Regole che, su scala europea, si traducono in una disarticolazione sostanziale tra import ed export che in Italia è ancor più appesantita dalla difficoltà del sistema Paese di approcciare l’internazionalizzazione del comparto in una visione davvero global abbandonando visioni datate e ancora legate agli anni del boom economico del secondo dopoguerra.

“Le attuali distorsioni del mercato impongono riflessioni importanti sia sul fronte produttivo che su quello di mercato. L’agricoltura deve adeguarsi a questi importanti cambiamenti se non vuole finire in un vicolo cieco” avverte Rosario Rago, presidente dell’omonimo gruppo aderente a Confagricoltura. “Bisogna lavorare con regole uguali per tutti. L’Italia, poi, deve fare controlli molto più forti sulle merci importate. È assurdo importare prodotti che consideriamo pericolosi e sottrarre quote di mercato alle aziende italiane che invece sono virtuose sul fronte produttivo”.

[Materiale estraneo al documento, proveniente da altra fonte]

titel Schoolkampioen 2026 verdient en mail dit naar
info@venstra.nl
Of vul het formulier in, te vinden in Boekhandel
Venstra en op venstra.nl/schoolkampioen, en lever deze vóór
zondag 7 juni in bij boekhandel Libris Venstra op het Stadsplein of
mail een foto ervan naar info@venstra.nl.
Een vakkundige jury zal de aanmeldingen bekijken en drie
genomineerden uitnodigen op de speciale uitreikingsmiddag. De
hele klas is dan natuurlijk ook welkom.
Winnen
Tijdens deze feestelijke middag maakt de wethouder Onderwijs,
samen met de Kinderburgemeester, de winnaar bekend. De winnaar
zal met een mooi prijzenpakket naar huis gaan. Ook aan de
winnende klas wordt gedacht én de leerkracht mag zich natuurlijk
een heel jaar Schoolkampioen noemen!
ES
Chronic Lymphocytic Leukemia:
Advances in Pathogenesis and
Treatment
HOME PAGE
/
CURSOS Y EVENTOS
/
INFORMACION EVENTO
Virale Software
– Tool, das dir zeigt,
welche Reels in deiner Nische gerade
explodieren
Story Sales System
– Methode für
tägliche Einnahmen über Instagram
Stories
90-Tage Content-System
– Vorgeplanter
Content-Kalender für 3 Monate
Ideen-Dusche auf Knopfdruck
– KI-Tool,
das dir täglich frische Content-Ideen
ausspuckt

Manca una strategia univoca anche per il settore export dove, oggi, le aziende si muovono in ordine sparso e affrontano il mercato globale con gli stessi strumenti che ha un addetto ai reparti di un supermercato per misurare l’andamento dei prezzi.

Da più voci il comparto, sempre troppo frammentato, reclama un Progetto italiano per l’internazionalizzazione.

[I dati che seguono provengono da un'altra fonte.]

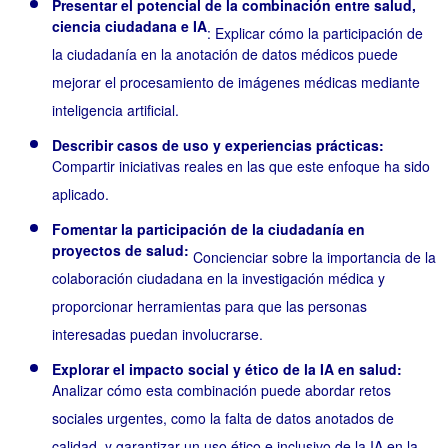
Presentar el potencial de la combinación entre salud,
ciencia ciudadana e IA
: Explicar cómo la participación de
la ciudadanía en la anotación de datos médicos puede
mejorar el procesamiento de imágenes médicas mediante
inteligencia artificial.
Describir casos de uso y experiencias prácticas:
Compartir iniciativas reales en las que este enfoque ha sido
aplicado.
Fomentar la participación de la ciudadanía en
proyectos de salud:
Concienciar sobre la importancia de la
colaboración ciudadana en la investigación médica y
proporcionar herramientas para que las personas
interesadas puedan involucrarse.
Explorar el impacto social y ético de la IA en salud:
Analizar cómo esta combinación puede abordar retos
sociales urgentes, como la falta de datos anotados de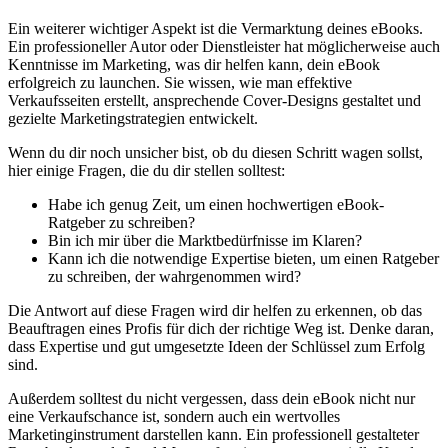
Ein⁣ weiterer wichtiger Aspekt ⁤ist ⁤die Vermarktung deines eBooks.
Ein professioneller ​Autor oder Dienstleister hat möglicherweise auch
Kenntnisse im ⁤Marketing, was dir ⁤helfen kann, dein eBook
erfolgreich zu launchen. Sie wissen,‍ wie man effektive
Verkaufsseiten ‌erstellt, ansprechende Cover-Designs gestaltet und⁣
gezielte⁣ Marketingstrategien⁣ entwickelt.
Wenn du dir noch unsicher bist, ob ‌du diesen Schritt wagen​ sollst,
hier⁢ einige Fragen, die du dir stellen solltest:
Habe⁤ ich ‍genug ​Zeit, um einen hochwertigen ⁣eBook-
Ratgeber zu​ schreiben?
Bin ⁢ich mir über die Marktbedürfnisse im ⁤Klaren?
Kann ich die ⁤notwendige Expertise​ bieten, um einen Ratgeber
zu schreiben,‍ der wahrgenommen ​wird?
Die ​Antwort auf diese Fragen⁢ wird dir helfen zu ‍erkennen, ob das
Beauftragen eines ⁢Profis für dich der richtige Weg ist. Denke daran,
dass ⁢Expertise‌ und ⁢gut umgesetzte​ Ideen der Schlüssel zum⁤ Erfolg
sind.
Außerdem solltest du nicht​ vergessen,⁣ dass dein eBook‌ nicht nur ​
eine Verkaufschance⁤ ist, sondern auch ein wertvolles
Marketinginstrument ‍darstellen kann. ⁢Ein professionell gestalteter‍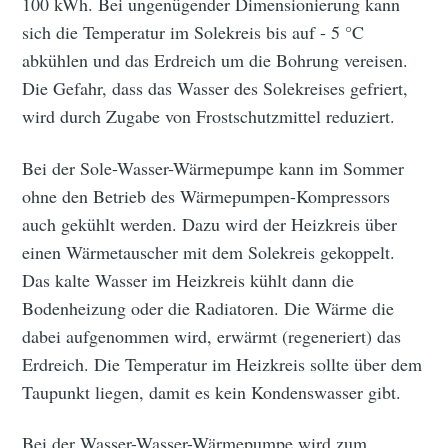
100 kWh. Bei ungenügender Dimensionierung kann
sich die Temperatur im Solekreis bis auf - 5 °C
abkühlen und das Erdreich um die Bohrung vereisen.
Die Gefahr, dass das Wasser des Solekreises gefriert,
wird durch Zugabe von Frostschutzmittel reduziert.
Bei der Sole-Wasser-Wärmepumpe kann im Sommer
ohne den Betrieb des Wärmepumpen-Kompressors
auch gekühlt werden. Dazu wird der Heizkreis über
einen Wärmetauscher mit dem Solekreis gekoppelt.
Das kalte Wasser im Heizkreis kühlt dann die
Bodenheizung oder die Radiatoren. Die Wärme die
dabei aufgenommen wird, erwärmt (regeneriert) das
Erdreich. Die Temperatur im Heizkreis sollte über dem
Taupunkt liegen, damit es kein Kondenswasser gibt.
Bei der Wasser-Wasser-Wärmepumpe wird zum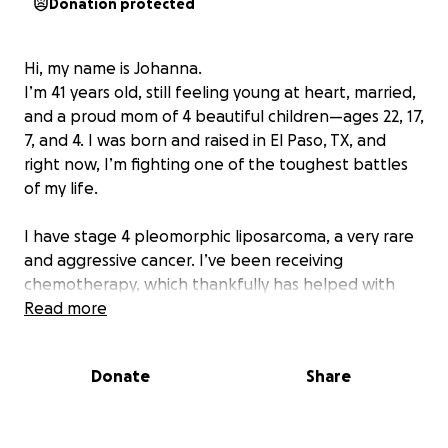
Donation protected
Hi, my name is Johanna.
I’m 41 years old, still feeling young at heart, married,
and a proud mom of 4 beautiful children—ages 22, 17,
7, and 4. I was born and raised in El Paso, TX, and
right now, I’m fighting one of the toughest battles
of my life.
I have stage 4 pleomorphic liposarcoma, a very rare
and aggressive cancer. I’ve been receiving
chemotherapy, which thankfully has helped with
some of the tumors in my body. However, the tumor
Read more
on my left shoulder has continued to grow, and
chemo is no longer helping it. Because of this, my
Donate
Share
oncologist at MD Anderson in Houston has decided
to stop chemo and begin radiation treatment
directly on my shoulder.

“La prima cosa da fare per sollevare l’export – avverte Rago – è il supporto degli esportatori dato da un’agenzia specializzata in grado di operare a 360° di modo che riesca a raggiungere le nostre imprese e a condurle sul mercato globale. Il nostro gap è quello di avere una GDO forte ma troppo nazionale, che non va all’estero. Non abbiamo traini da parte del canale distributivo per cui le imprese italiane andrebbero assistite ad esportare”.

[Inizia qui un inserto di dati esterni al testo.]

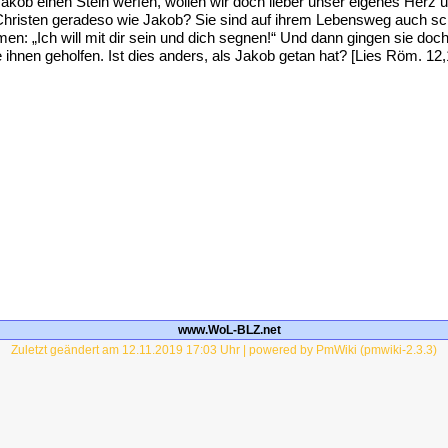
kob einen Stein werfen, wollen wir doch lieber unser eigenes Herz u
hristen geradeso wie Jakob? Sie sind auf ihrem Lebensweg auch s
: „Ich will mit dir sein und dich segnen!“ Und dann gingen sie do
ihnen geholfen. Ist dies anders, als Jakob getan hat? [Lies Röm. 12,1
www.WoL-BLZ.net
Zuletzt geändert am 12.11.2019 17:03 Uhr | powered by PmWiki (pmwiki-2.3.3)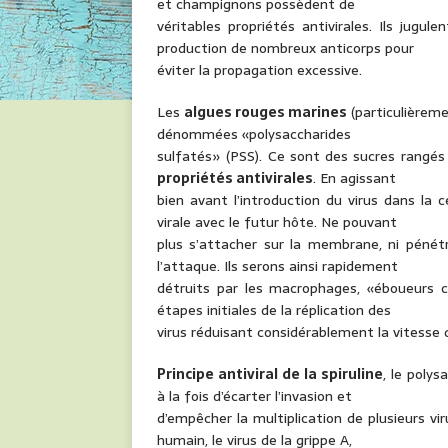
et champignons possèdent de
véritables propriétés antivirales. Ils jugul
production de nombreux anticorps pour
éviter la propagation excessive.
Les
algues rouges marines
(particulièreme
dénommées «polysaccharides
sulfatés» (PSS). Ce sont des sucres rangés 
propriétés antivirales
. En agissant
bien avant l’introduction du virus dans la 
virale avec le futur hôte. Ne pouvant
plus s’attacher sur la membrane, ni pénétre
l’attaque. Ils serons ainsi rapidement
détruits par les macrophages, «éboueurs c
étapes initiales de la réplication des
virus réduisant considérablement la vitesse de
Principe antiviral de la spiruline
, le poly
à la fois d’écarter l’invasion et
d’empêcher la multiplication de plusieurs vir
humain, le virus de la grippe A,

Attualmente la competizione con gli altri Paesi europei si risolve nella rosa dei soliti noti esportatori. “Ci facciamo la concorrenza tra di noi – continua Rago – proiettando su scala globale la guerra locale dei prezzi mentre bisognerebbe ragionare con un istituto per il commercio con l’estero in una logica lungimirante alla conquista di nuovi mercati, mettendo tra le priorità le infrastrutture e i trasporti che possono permetterci di raggiungerli. In questo senso l’ICE potrebbe organizzare delle riunioni mirate con importatori, esportatori e aziende della logistica per fare dialogare la domanda e l’offerta di servizi logistici”.

Una sorta di interprofessione della logistica, in pratica, un tavolo finalizzato alla creazione delle condizioni per il trasporto ottimale delle merci anche in considerazione che, allo stato attuale, in Italia funziona solo quello su gomma mentre quello su rotaia è al palo e quello via aerea è poco più che in fase embrionale con Malpensa come unico aeroporto che fa servizi con costi molto elevati.